Una ventana con un camino y un caminante que camina para olvidar su caminar.
Una ventana como el marco
de un sueño
Una ventana cerrada con una cortina.
LOS CINCO SENTIDOS
LOS CINCO SENTIDOS
No sé si echaré de menos alguna vez el ruido que hace cualquier cosa cuando esté sordo más allá del silencio. ¿Acaso algún día despertaré añorando la música?
¿Echaré de menos el sabor de la primera leche del pecho que se escapa? ¿Echaré de menos el vino servido en la copa de mi paladar de hueso? ¿Volverá mi lengua a lamer la sangre del cordero?
¿Despertará un día mi nariz perdida y olerá otra vez la primavera? ¿Podrá mi olfato ciego sentir la piel amada?
¿Será posible besar otra vez por un instante y ser besado?
¿Podré apretar por un rato un puñado de arena? ¿Será posible vencer el adiós con un saludo?
¿Recordaré la luz del mediodía cuando esté más allá de las tinieblas? ¿Podrán reconocer mis llorados ojos la sonrisa que rubricaba su belleza?
NADIE
NADIE
Las calles están silenciosas
y desiertas. Solamente cruzan
las sombras de los árboles.
No se oyen pájaros, bocinas,
ni siquiera el motor inminente
de un auto siempre aproximándose.
Los ascensores, las escaleras
y pasillos de los edificios, vacíos.
En una cocina un charco
en torno al refrigerador
que de deshiela
con sus bandejas desnudas
y la puerta abierta.
Conservada en el hielo
no hay más que una arveja
muy pequeña, redonda y verde.
VIDA
VIDA
Un pájaro vuela, galopa
un caballo; un gato trepa
por un álamo;
un pez nada río arriba.
Las plantas cuando crecen
lentamente se mueven,
si extienden sus ramas,
se hunden las raíces en la tierra
y cuando abren sus flores.
El pájaro huye si se quiebra
una rama.
El perro acude al escuchar
la voz del amo.
Los peces vienen en masa
cuando se echan migas
en el agua.
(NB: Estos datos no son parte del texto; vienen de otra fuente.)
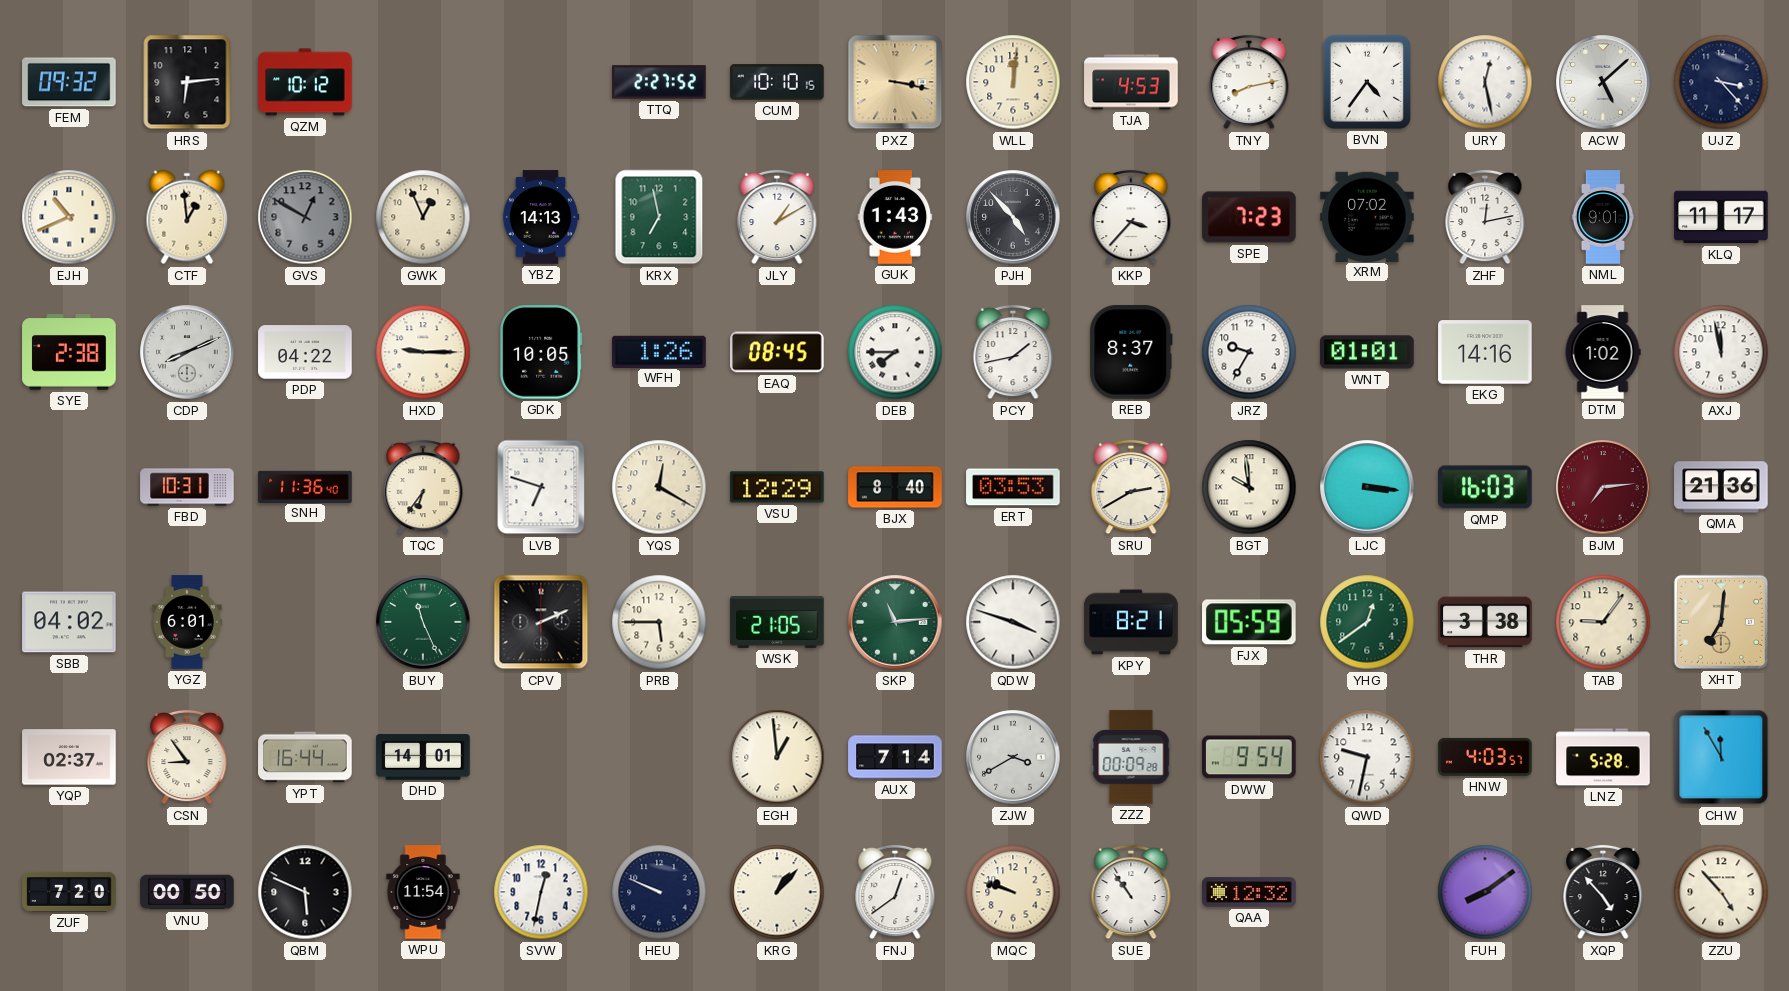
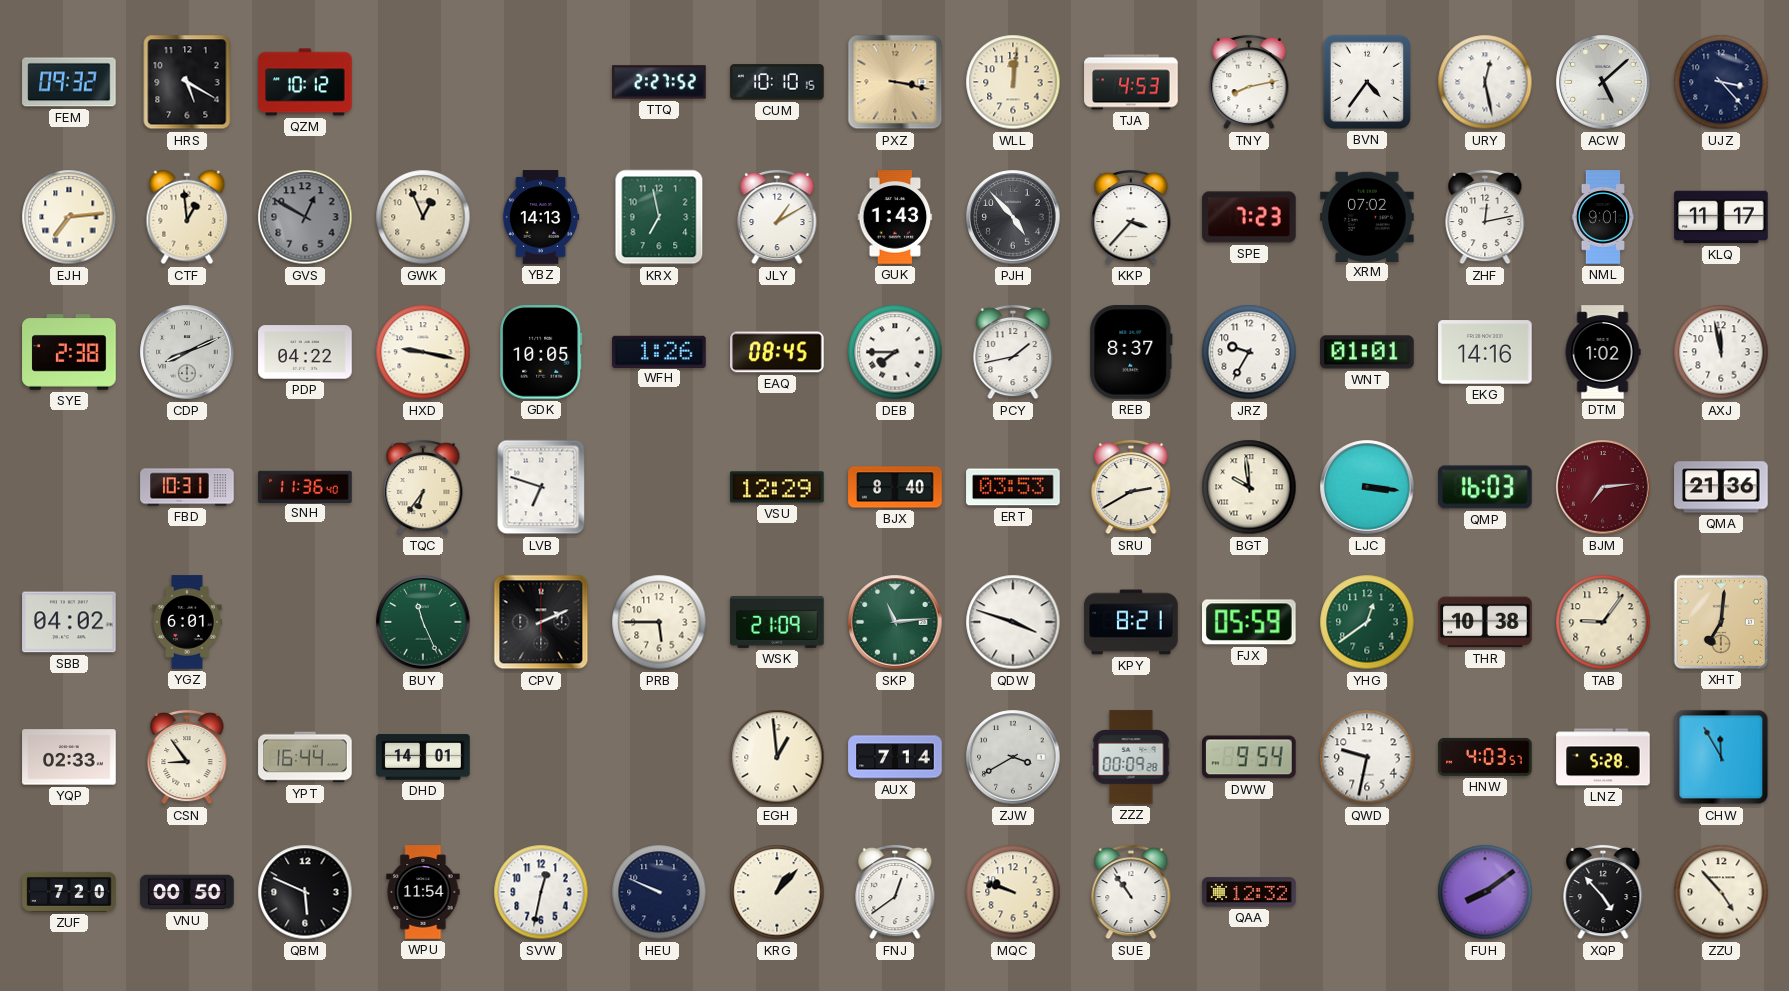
HRS: 6:14 -> 5:20
EJH: 10:41 -> 7:14
HXD: 9:15 -> 9:17
YQS: 12:20 -> none
WSK: 21:05 -> 21:09
THR: 3:38 -> 10:38
YQP: 02:37 -> 02:33
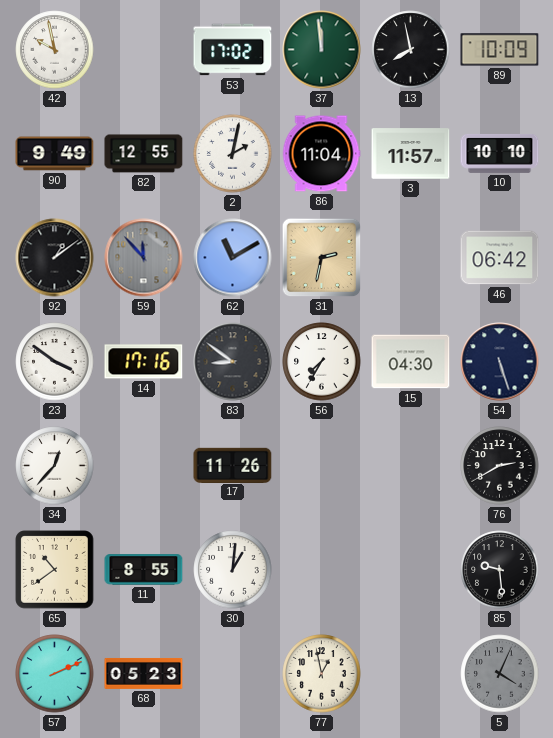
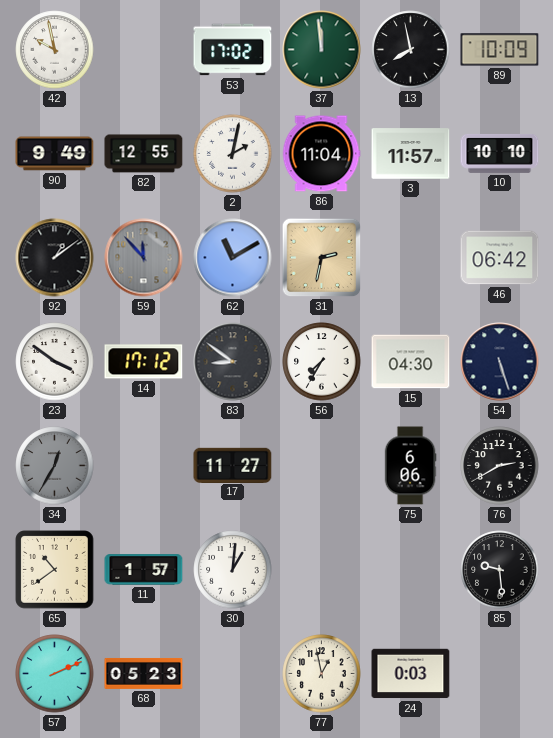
14: 17:16 -> 17:12
34: 12:37 -> 12:35
34 dial: white -> grey
17: 11:26 -> 11:27
75: none -> 6:06
11: 8:55 -> 1:57
24: none -> 0:03
5: 4:04 -> none
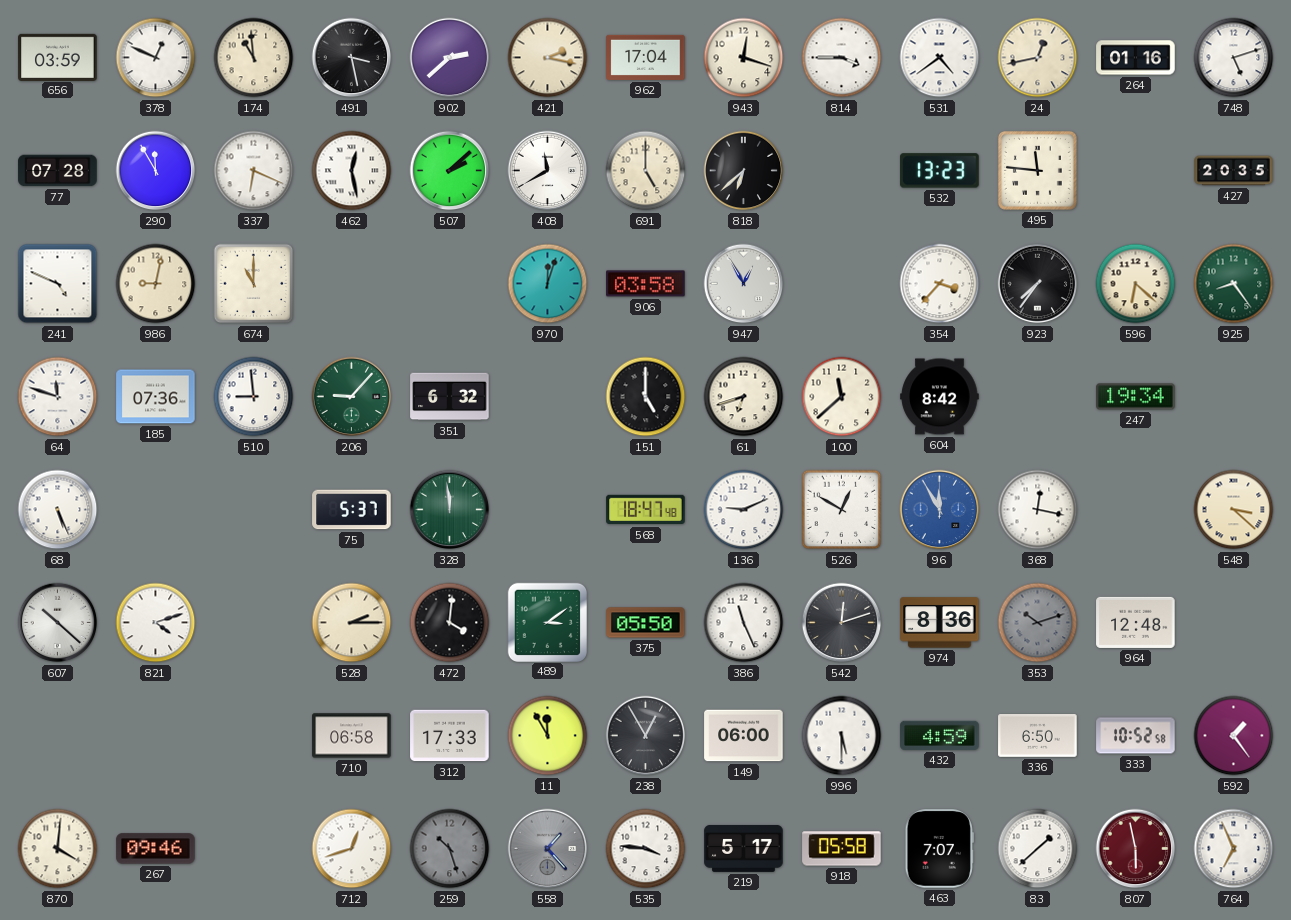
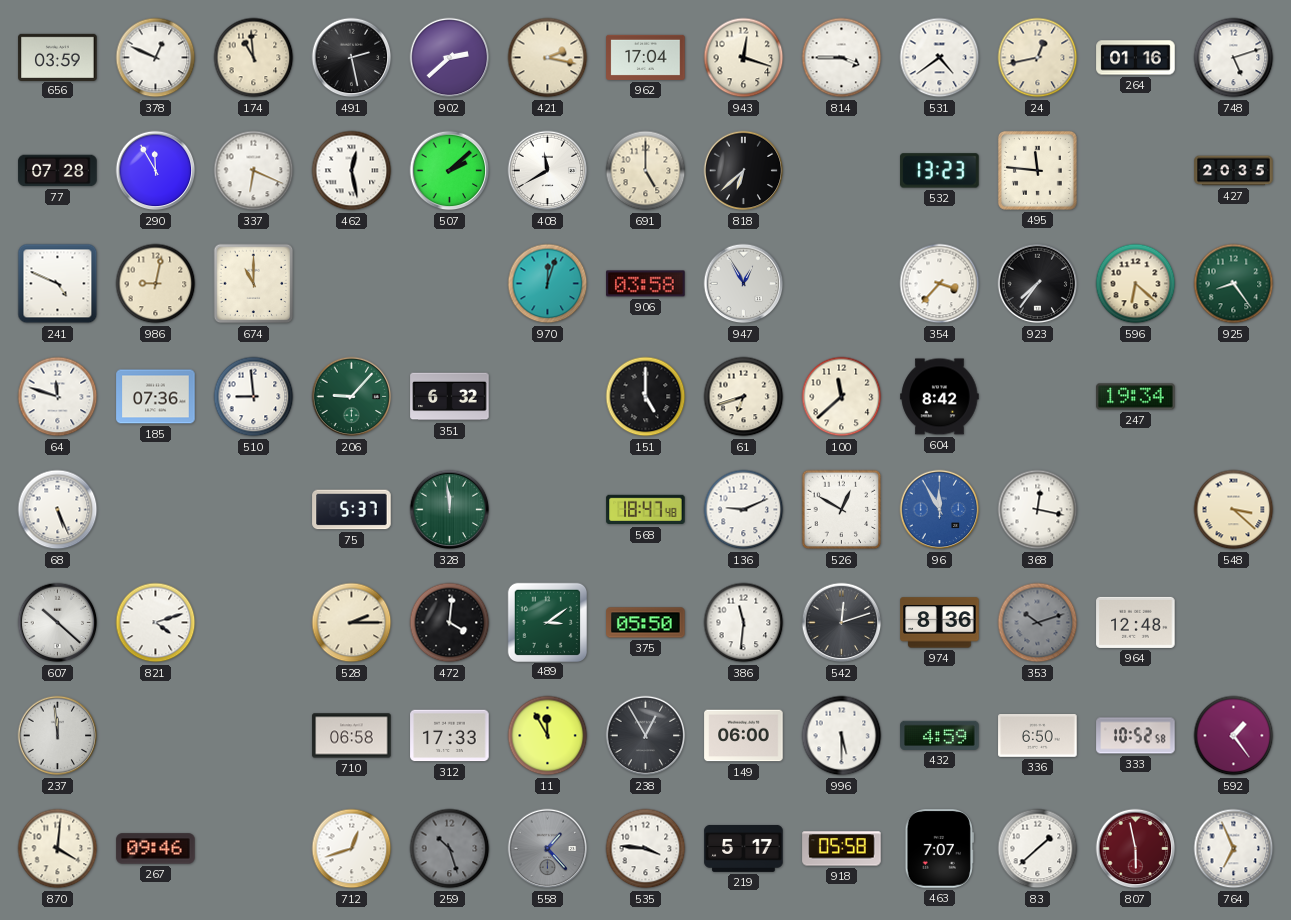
491: 3:28 -> 2:28
386: 11:26 -> 11:31
237: none -> 11:59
El animal salvaje,
por ejemplo el puma,
olfatea de lejos a su presa.
Y la sensitiva cierra sus hojas
si casi se la toca.
Las aves se alimentan
de insectos, semillas,
peces o alimañas.
Los animales pacen
o se devoran.
El hombre es omnívoro.
El pez y el pájaro cubren
a la hembra en el viento
o en el agua.
El perro se monta sobre la perra.
El hombre se tiende sobre la mujer
y entra por sus piernas entreabiertas.
Los árboles se fecundan
con el viento.
El pez raja la ova;
el pájaro triza el huevo
y deja el nido, y uno echa plumas
y el otro escamas.
El animal nace con pelaje
de las entrañas.
La planta arranca de la semilla
y echa al aire corteza y vellos.
El hombre sale del vientre
desnudo y cubierto de sangre.
El lagarto cría nueva cola
si pierde la antigua,
y los cangrejos si pierden
pinzas y patas echan pinzas
y patas nuevas.
Las heridas de hombres
y animales cicatrizan;
los huesos quebrados
sueldan solos.
Se desgastan las células,
los órganos, los tejidos.
Disminuyen las fuerzas vitales.
La muerte es el fin de la vida
COMO UN PEZ SE ME PIERDE TU ROSTRO DE MIS AGUAS
COMO UN PEZ SE ME PIERDE TU ROSTRO DE MIS AGUAS
e cubre el rostro la sombra
de un ave de rapiña
y es tu cara clara mancha
de aceite diluida sobre el agua,
mar alterado por los signos
nuevos de la lluvia, y eres en
un charco reflejo de una fruta
que tratan de beber los animales;
vislumbre en el vidrio de una
ventana que se mece, y de nuevo,
cuando la sombra pasa,eres
el tibio rostro de niña cogido
por mis manos, mientras el pájaro
vuela solo y lejos por los cielos.
LA CARA DE DIOS
LA CARA DE DIOS
En una mano la piedra
negra y enmantequillada
destellante en los dedos
del infame idólatra;
mordido, menospreciado
el pan en la otra mano.
~
Amanece.
Se abre el poema.
Las aves abren las alas.
Las aves abren el pico.
Cantan los gallos.
Se abren las flores.
Se abren los ojos.
Los oidos se abren.
La ciudad despierta.
La ciudad se levanta.
Se abren llaves.
El agua corre.
Se abren navajas tijeras.
Corren pestillos cortinas.
Se abren puertas cartas.
Se abren diarios.
La herida se abre.
Sobre las aguas se levanta niebla.
Elevados edificios se levantan.
Las garfias levantan cosas de peso.
El cabrestante levanta el ancla.
Corren automoviles por las calles.
Los autobuses abarrotados corren.
Los autobuses se detienen.
Abren las tiendas de abarrotes.
Abren los grandes almacenes.
Corren los trenes.
Corre la pluma.
Corre rápida la escritura
Los bancos abren sus cajas de caudales.
Los clientes sacan depositan dinero.
El cieno forma depositos.
El cieno se deposita en aguas estancadas.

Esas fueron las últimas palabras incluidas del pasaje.